Vine a Comala porque me dijeron que acá vivía mi padre, un tal Pedro Páramo. Mi madre me lo dijo. Y yo le prometí que vendría a verlo en cuanto ella muriera. Le apreté sus manos en señal de que lo haría, pues ella estaba por morirse y yo en un plan de prometerlo todo. “No dejes de ir a visitarlo –me recomendó–. Se llama de este modo y de este otro. Estoy segura de que le dará gusto conocerte.” Entonces no pude hacer otra cosa sino decirle que así lo haría, y de tanto decírselo se lo seguí diciendo aun después de que a mis manos les costó trabajo zafarse de sus manos muertas.
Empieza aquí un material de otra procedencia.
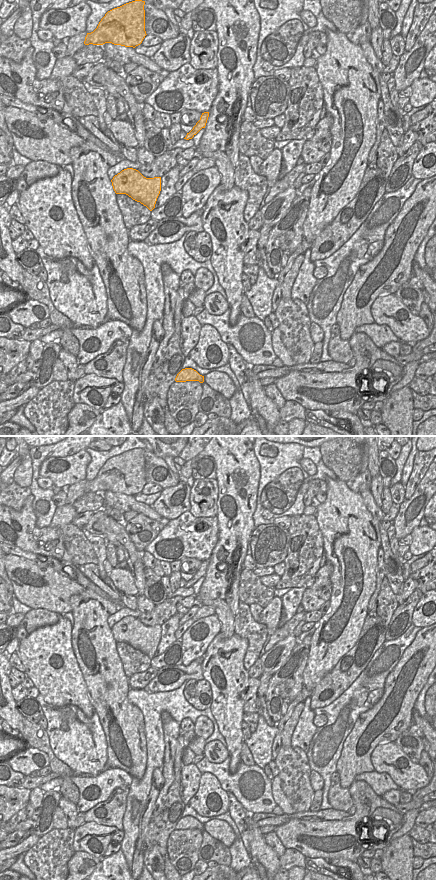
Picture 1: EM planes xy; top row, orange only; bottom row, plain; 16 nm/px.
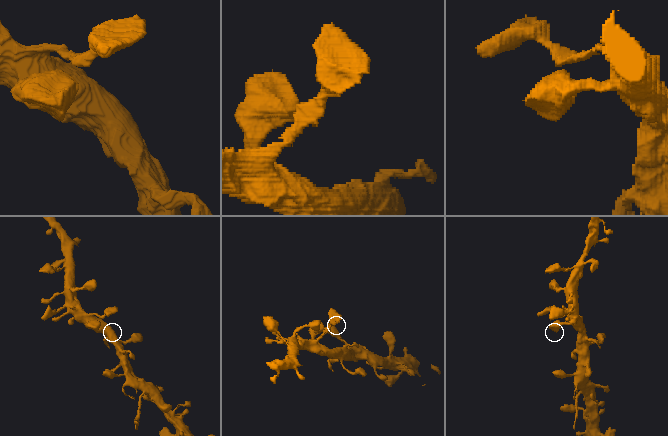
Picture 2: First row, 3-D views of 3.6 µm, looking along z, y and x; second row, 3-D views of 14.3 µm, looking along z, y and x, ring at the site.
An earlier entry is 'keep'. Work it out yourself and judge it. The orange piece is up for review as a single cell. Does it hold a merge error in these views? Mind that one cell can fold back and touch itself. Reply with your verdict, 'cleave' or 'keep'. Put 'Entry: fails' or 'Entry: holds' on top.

Mi Comala no se parece a la Comala de Rulfo, pero es igual. Tampoco la conozco por lo que allí viví, sino por lo que imaginé escuchando las historias que raras veces contó mi padre (no mi madre).
Este año, en la Comala que me aguarda hay una sombra más, otro eco…
Cuando el pasado verano Deletrea de Eritrea me enseñó un libro con las fotos de Juan Rulfo, tuve una sensación extraña. Nunca había pensado que los paisajes de Pedro Páramo no fueran como yo los había imaginado. En realidad nunca había pensado en ellos en agosto. Pero a pesar de todo, el camino era el mismo. Subía y bajaba…
Era ese tiempo de la canícula, cuando el aire de agosto sopla caliente, envenenado por el olor podrido de las saponarias.
El camino subía y bajaba: “Sube y baja según se va o se viene. Para el que va, sube; para el que viene, baja.”
–¿Cómo dice usted que se llama el pueblo que se ve allá abajo?
–Comala, señor.
–¿Está seguro de que ya es Comala?
–Seguro, señor.
–¿Y por qué se ve esto tan triste?
–Son los tiempos, señor.
Yo imagina ver aquello a través de los recuerdos de mi madre, de su nostalgia, entre retazos de suspiros. Siempre vivió ella suspirando por Comala, por el retorno; pero jamás volvió. Ahora yo vengo en su lugar. Traigo los ojos con que ella miró estas cosas, porque me dio sus ojos para ver: “Hay allí, pasando el puerto de Los Colimotes, la vista muy hermosa de una llanura verde, algo amarilla por el maíz maduro. Desde ese lugar se ve Comala, blanqueando la tierra, iluminándola durante la noche.” Y su voz era secreta, casi apagada, como si hablara consigo misma… Mi madre.
Se cumplen ahora seis años de una tarde gris de noviembre en la que en agradable compañía (recuerdo ahora a Rosaura, a Govinda, a Diana…) nos dejamos llevar por las sombras y los ecos de un tal Pedro Páramo.